Your output should consist of the data, copied exactly.

+++++

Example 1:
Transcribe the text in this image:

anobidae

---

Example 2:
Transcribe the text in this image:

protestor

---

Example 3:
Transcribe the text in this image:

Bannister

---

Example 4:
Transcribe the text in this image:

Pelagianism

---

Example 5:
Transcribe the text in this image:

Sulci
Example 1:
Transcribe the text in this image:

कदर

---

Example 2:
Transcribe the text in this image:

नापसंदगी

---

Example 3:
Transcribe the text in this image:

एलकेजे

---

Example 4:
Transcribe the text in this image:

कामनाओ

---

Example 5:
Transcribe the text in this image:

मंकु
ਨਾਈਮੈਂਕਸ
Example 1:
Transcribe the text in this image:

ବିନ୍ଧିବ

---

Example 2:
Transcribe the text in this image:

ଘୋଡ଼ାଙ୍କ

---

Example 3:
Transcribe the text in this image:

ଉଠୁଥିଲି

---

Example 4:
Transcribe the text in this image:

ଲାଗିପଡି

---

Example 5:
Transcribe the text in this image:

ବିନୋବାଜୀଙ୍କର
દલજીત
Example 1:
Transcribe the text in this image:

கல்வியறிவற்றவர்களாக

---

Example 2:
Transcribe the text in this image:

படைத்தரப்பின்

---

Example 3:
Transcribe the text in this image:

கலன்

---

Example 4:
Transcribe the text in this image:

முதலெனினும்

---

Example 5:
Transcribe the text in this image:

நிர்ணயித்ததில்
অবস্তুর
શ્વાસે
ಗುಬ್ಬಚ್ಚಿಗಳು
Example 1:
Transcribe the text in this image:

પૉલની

+++++

Written response -
Example 1:
Transcribe the text in this image:

anobidae

---

Example 2:
Transcribe the text in this image:

protestor

---

Example 3:
Transcribe the text in this image:

Bannister

---

Example 4:
Transcribe the text in this image:

Pelagianism

---

Example 5:
Transcribe the text in this image:

Sulci
Example 1:
Transcribe the text in this image:

कदर

---

Example 2:
Transcribe the text in this image:

नापसंदगी

---

Example 3:
Transcribe the text in this image:

एलकेजे

---

Example 4:
Transcribe the text in this image:

कामनाओ

---

Example 5:
Transcribe the text in this image:

मंकु
ਨਾਈਮੈਂਕਸ
Example 1:
Transcribe the text in this image:

ବିନ୍ଧିବ

---

Example 2:
Transcribe the text in this image:

ଘୋଡ଼ାଙ୍କ

---

Example 3:
Transcribe the text in this image:

ଉଠୁଥିଲି

---

Example 4:
Transcribe the text in this image:

ଲାଗିପଡି

---

Example 5:
Transcribe the text in this image:

ବିନୋବାଜୀଙ୍କର
દલજીત
Example 1:
Transcribe the text in this image:

கல்வியறிவற்றவர்களாக

---

Example 2:
Transcribe the text in this image:

படைத்தரப்பின்

---

Example 3:
Transcribe the text in this image:

கலன்

---

Example 4:
Transcribe the text in this image:

முதலெனினும்

---

Example 5:
Transcribe the text in this image:

நிர்ணயித்ததில்
অবস্তুর
શ્વાસે
ಗುಬ್ಬಚ್ಚಿಗಳು
Example 1:
Transcribe the text in this image:

પૉલની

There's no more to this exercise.